WHAT IS NEEDED:
The records are set out below this line. Return exactly the lines from the one containing "focal_mm: 6.5" through the last, and exclude the pictures.

MATERIAL TO PROCESS:
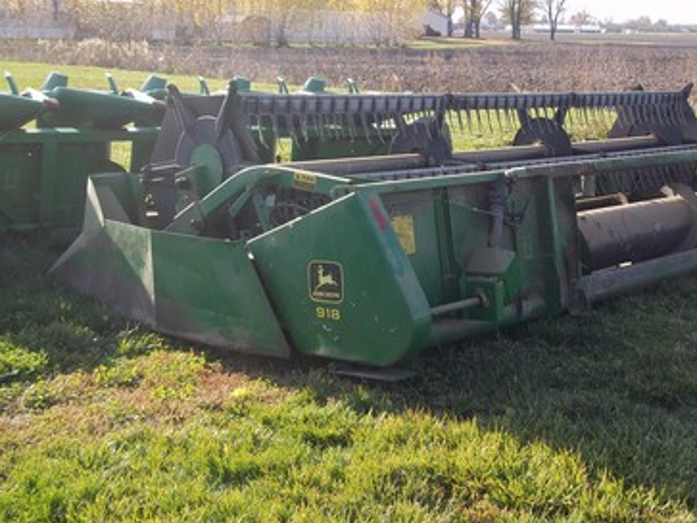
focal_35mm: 54
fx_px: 1087
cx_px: 490
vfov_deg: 26.9
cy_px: 181
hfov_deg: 35.1
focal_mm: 6.5
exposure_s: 1/320
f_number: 3.1
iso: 80
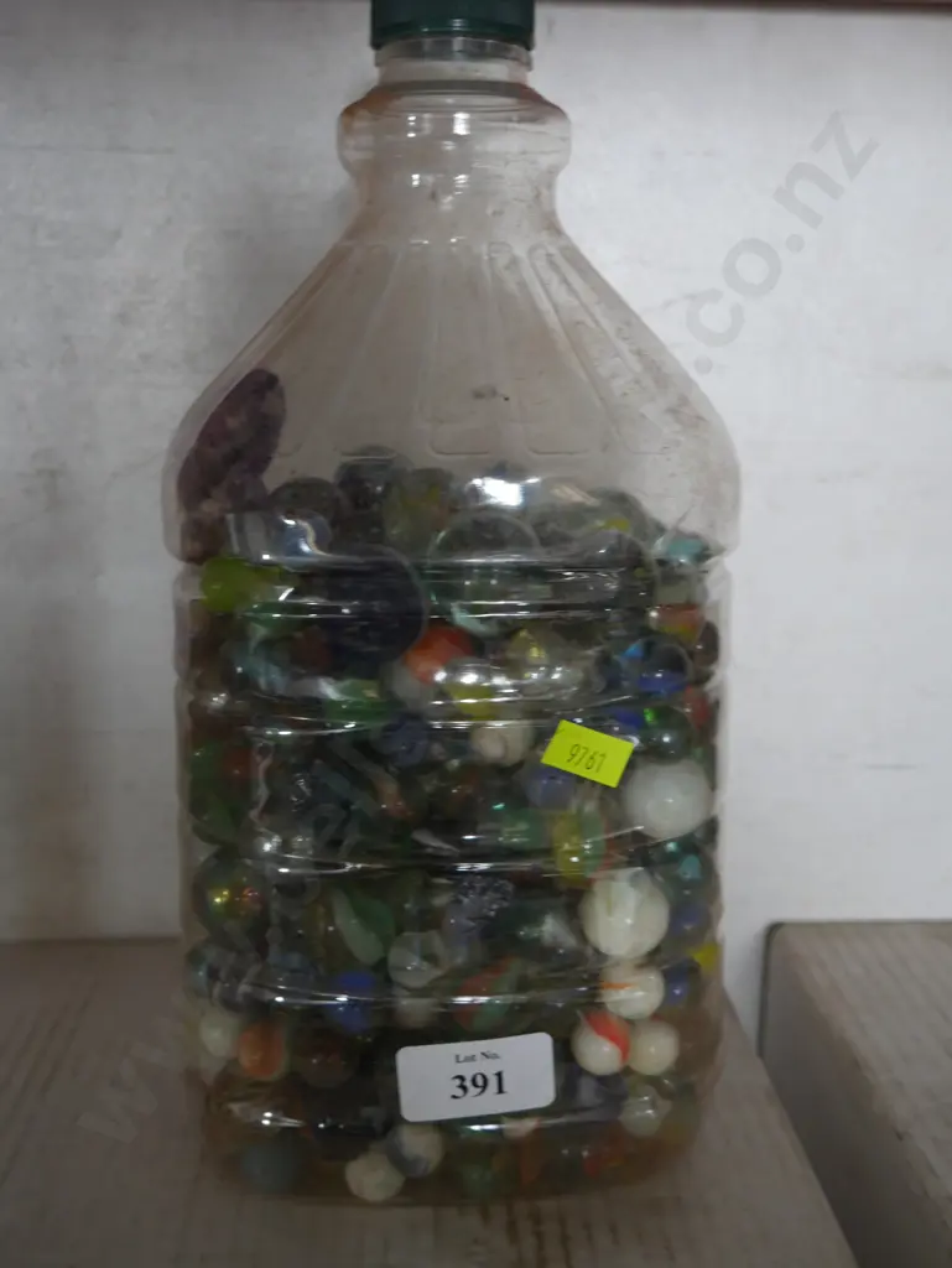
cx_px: 476
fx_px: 1246
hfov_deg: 41.8
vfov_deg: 53.9
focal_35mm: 34
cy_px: 634
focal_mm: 17
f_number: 4
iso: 640
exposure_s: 1/60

WRITTEN SOLUTION:
focal_mm: 6.5
exposure_s: 1/320
f_number: 3.1
iso: 80
cx_px: 476
fx_px: 1246
hfov_deg: 41.8
vfov_deg: 53.9
focal_35mm: 34
cy_px: 634
focal_mm: 17
f_number: 4
iso: 640
exposure_s: 1/60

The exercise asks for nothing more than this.